The family sold the restaurant in 1983. “My father made sure that we escaped from that business,” said Elia, “Oh no, there was never any doubt! He made sure education was a big thing.”

Still, Elia worked at the restaurant. “You worked there in grade school, high school, and during the summers in college.”

QRW expects about $1 million in revenue this year and has a circulation of 175,000. Elia’s goal is 200,000. There are about 52,000 paid subscriptions, and free copies, hotel copies, over-the-counter sales, and reserve copies account for the remainder. Sixty percent of the magazine’s readers have a household income of $150,000 or more. Some of those readers may have discovered it in hotels such as the Ritz-Carlton and Four Seasons Hotels and Resorts, or on cruise ships.

One of Elia’s goals is to add another big hotel chain to increase his circulation. He explains his strategy for working with hotels. “You [the hotel] take the magazine, we’ll supply it, you have some wine and food event, we’ll cover it, and we’ll give you a discount in advertising.”

QRW also targets major wine and food events, where the publication is distributed free, such as the 14-year-old Boston Wine Expo that Elia cofounded, as well as the areas in the United States with the biggest populations, and specific groups such as women and minorities.

The most popular feature in all wine publications is the ratings of wines. Both the Wine Spectator and The Wine Advocate use the now ubiquitous 100-point scale. Elia uses a four- and five-star rating system, which he admits may not be the best marketing tool. But because of that, “I think we probably have an awful lot of respect from the wine industry,” said Elia.

Johnson, who also likes a five-star scale, reflects the feelings of the winemakers when he wonders how one can discern the difference between scores of 91 and 92, for example.

When it comes to rating wines, the dividing line among wine critics is whether they do blind tastings. The QRW summer issue features the “21st Annual California Best of the Best,” the results of a blind tasting of more than 800 wines from all the major varietals, or grape varieties. In a blind tasting, the taster knows the varietal being tasted but not the vineyard. According to the magazine, these are the best wines consumers can buy in retail stores or in restaurants.

For 26 years, Elia has used the magazine’s resources, his wine expertise, and his own wines for charitable and cultural causes, such as the Winchester Public Library, the Boston Public Library, and the Boston Symphony. During the 16 years he worked at WGBH public television’s wine auctions, he became the chairman and created the rare and fine wine auction, among others. The magazine underwrites the auction, and the exposure helps develop the New England market for subscriptions.

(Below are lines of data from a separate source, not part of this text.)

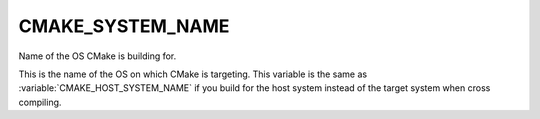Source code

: CMAKE_SYSTEM_NAME
-----------------

Name of the OS CMake is building for.

This is the name of the OS on which CMake is targeting.  This variable
is the same as :variable:`CMAKE_HOST_SYSTEM_NAME` if you build for the
host system instead of the target system when cross compiling.
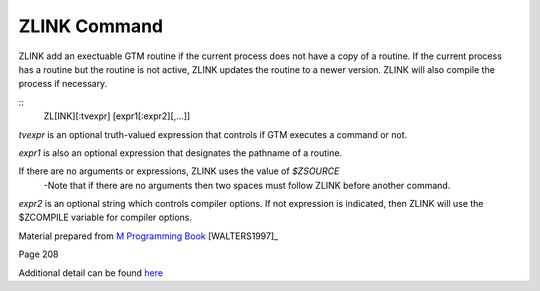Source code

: =============
ZLINK Command
=============
ZLINK add an exectuable GTM routine if the current process does not have a copy of a routine. If the current process has a routine but the routine is not active, ZLINK updates the routine to a newer version. ZLINK will also compile the process if necessary. 

::
    ZL[INK][:tvexpr] [expr1[:expr2][,...]]
*tvexpr* is an optional truth-valued expression that controls if GTM executes a command or not.

*expr1* is also an optional expression that designates the pathname of a routine. 

If there are no arguments or expressions, ZLINK uses the value of *$ZSOURCE*
 -Note that if there are no arguments then two spaces must follow ZLINK before        another command.

*expr2* is an optional string which controls compiler options.  If not expression is indicated, then ZLINK will use the $ZCOMPILE variable for compiler options.



Material prepared from `M Programming Book`_ [WALTERS1997]_

Page 208

Additional detail can be found `here <http://www.netfort.cz/gtm/userdocs/books/pg/UNIX_manual/zlink_cmmd.html>`_


.. _M Programming book: http://books.google.com/books?id=jo8_Mtmp30kC&printsec=frontcover&dq=M+Programming&hl=en&sa=X&ei=2mktT--GHajw0gHnkKWUCw&ved=0CDIQ6AEwAA#v=onepage&q=M%20Programming&f=false
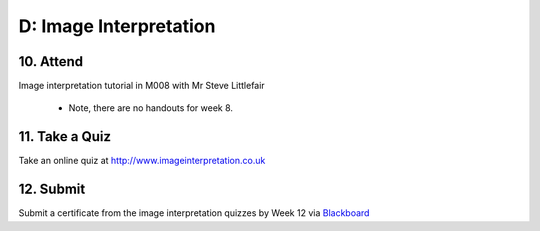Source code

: D: Image Interpretation
=============================================

10. Attend
-----------------
Image interpretation tutorial in M008 with Mr Steve Littlefair

  - Note, there are no handouts for week 8.

11. Take a Quiz
-----------------
Take an online quiz at `<http://www.imageinterpretation.co.uk>`_


12. Submit
-----------------
Submit a certificate from the image interpretation quizzes by Week 12 via `Blackboard <http://elearning.sydney.edu.au>`_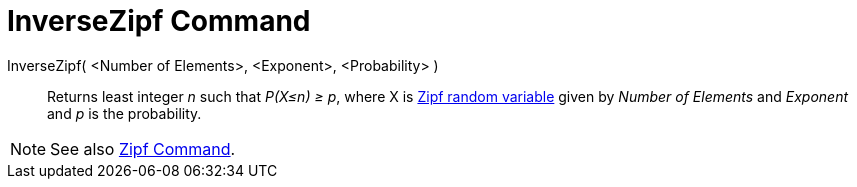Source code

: = InverseZipf Command

InverseZipf( <Number of Elements>, <Exponent>, <Probability> )::
  Returns least integer _n_ such that _P(X≤n) ≥ p_, where X is http://en.wikipedia.org/wiki/Zipf_distribution[Zipf
  random variable] given by _Number of Elements_ and _Exponent_ and _p_ is the probability.

[NOTE]
====

See also xref:/commands/Zipf_Command.adoc[Zipf Command].

====
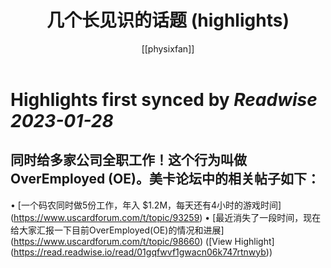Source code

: :PROPERTIES:
:title: 几个长见识的话题 (highlights)
:author: [[physixfan]]
:full-title: "几个长见识的话题"
:category: #articles
:url: https://www.physixfan.com/jigezhangjianshidehuati/
:END:

* Highlights first synced by [[Readwise]] [[2023-01-28]]
** 同时给多家公司全职工作！这个行为叫做 OverEmployed (OE)。美卡论坛中的相关帖子如下：

•   [一个码农同时做5份工作，年入 $1.2M，每天还有4小时的游戏时间](https://www.uscardforum.com/t/topic/93259)
•   [最近消失了一段时间，现在给大家汇报一下目前OverEmployed(OE)的情况和进展](https://www.uscardforum.com/t/topic/98660) ([View Highlight](https://read.readwise.io/read/01gqfwvf1gwacn06k747rtnwyb))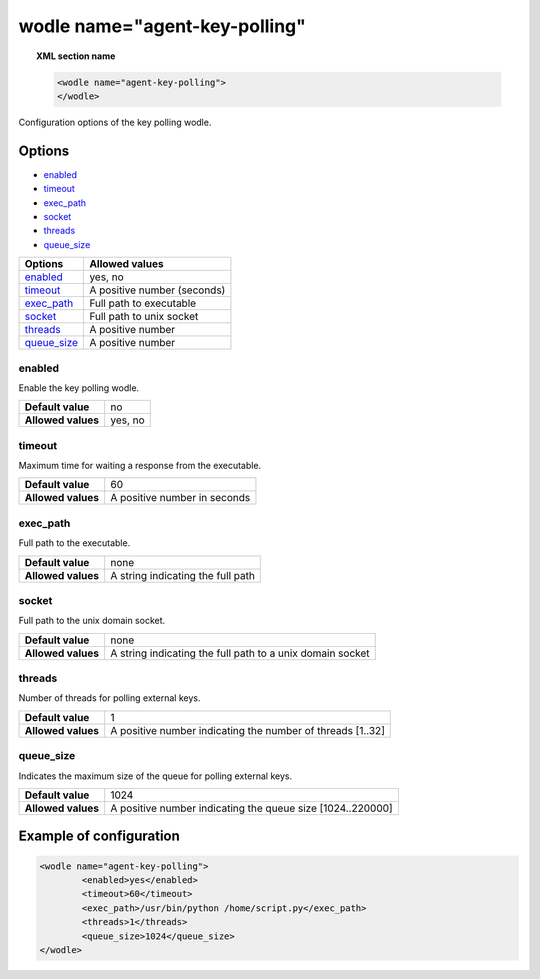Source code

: .. Copyright (C) 2018 Wazuh, Inc.

.. _wodle-agentkeypolling:

wodle name="agent-key-polling"
==========================

.. topic:: XML section name

	.. code-block:: xml

		<wodle name="agent-key-polling">
		</wodle>

Configuration options of the key polling wodle.

Options
-------

- `enabled`_
- `timeout`_
- `exec_path`_
- `socket`_
- `threads`_
- `queue_size`_

+----------------------+-----------------------------+
| Options              | Allowed values              |
+======================+=============================+
| `enabled`_           | yes, no                     |
+----------------------+-----------------------------+
| `timeout`_           | A positive number (seconds) |
+----------------------+-----------------------------+
| `exec_path`_         | Full path to executable     |
+----------------------+-----------------------------+
| `socket`_            | Full path to unix socket    |
+----------------------+-----------------------------+
| `threads`_           | A positive number           |
+----------------------+-----------------------------+
| `queue_size`_        | A positive number           |
+----------------------+-----------------------------+


enabled
^^^^^^^

Enable the key polling wodle.

+--------------------+-----------------------------+
| **Default value**  | no                          |
+--------------------+-----------------------------+
| **Allowed values** | yes, no                     |
+--------------------+-----------------------------+

timeout
^^^^^^^

Maximum time for waiting a response from the executable.

+--------------------+------------------------------+
| **Default value**  | 60                           |
+--------------------+------------------------------+
| **Allowed values** | A positive number in seconds |
+--------------------+------------------------------+

exec_path
^^^^^^^^^

Full path to the executable.

+--------------------+-----------------------------------+
| **Default value**  | none                              |
+--------------------+-----------------------------------+
| **Allowed values** | A string indicating the full path |
+--------------------+-----------------------------------+

socket
^^^^^^

Full path to the unix domain socket.

+--------------------+-----------------------------------------------------------+
| **Default value**  | none                                                      |
+--------------------+-----------------------------------------------------------+
| **Allowed values** | A string indicating the full path to a unix domain socket |
+--------------------+-----------------------------------------------------------+

threads
^^^^^^^

Number of threads for polling external keys.

+--------------------+------------------------------------------------------------+
| **Default value**  | 1                                                          |
+--------------------+------------------------------------------------------------+
| **Allowed values** | A positive number indicating the number of threads [1..32] |
+--------------------+------------------------------------------------------------+

queue_size
^^^^^^^^^^

Indicates the maximum size of the queue for polling external keys.

+--------------------+------------------------------------------------------------+
| **Default value**  | 1024                                                       |
+--------------------+------------------------------------------------------------+
| **Allowed values** | A positive number indicating the queue size [1024..220000] |
+--------------------+------------------------------------------------------------+

Example of configuration
------------------------

.. code-block:: xml

	<wodle name="agent-key-polling">
		<enabled>yes</enabled>
		<timeout>60</timeout>
		<exec_path>/usr/bin/python /home/script.py</exec_path>
		<threads>1</threads>
		<queue_size>1024</queue_size>
  	</wodle>
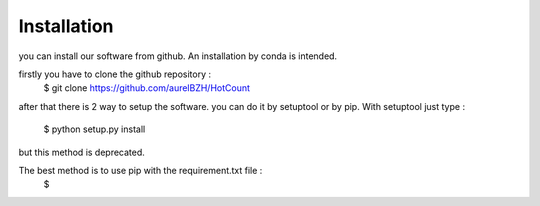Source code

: Installation
============
you can install our software from github. An installation by conda is  intended.

firstly you have to clone the github repository :
  $ git clone https://github.com/aurelBZH/HotCount
after that there is 2 way to setup the software. you can do it by setuptool or by pip.
With setuptool just type :
    $ python setup.py install
but this method is deprecated.

The best method is to use pip with the requirement.txt file :
    $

Elia has a preference for the “old-fashioned, wonderful old, lean, stylish type of wine” such as Château Latour or Château Lafite Rothschild—choices not dissimilar from those of his favorite writers, Joseph Conrad and Henry James. In the evening with dinner, he said he especially enjoys a glass of Champagne, perhaps Clicquot, Charles Heidsieck, or Taittinger, from his cellar.

“I have maybe 5,000 bottles,” said Elia, his voice quieting almost to a whisper.

His cellar? “I don’t have anything fancy. But I intend to drink my wine. I intend to share my wine, hence all these charitable events that I do.”

Elia continued, “I want to be like Andre Simon, who had the greatest wine cellar in all of England in the ’30s and in the early ’40s. He had thousands of bottles. And when he died...there were only six cases of wine left.... That’s the way I want to go.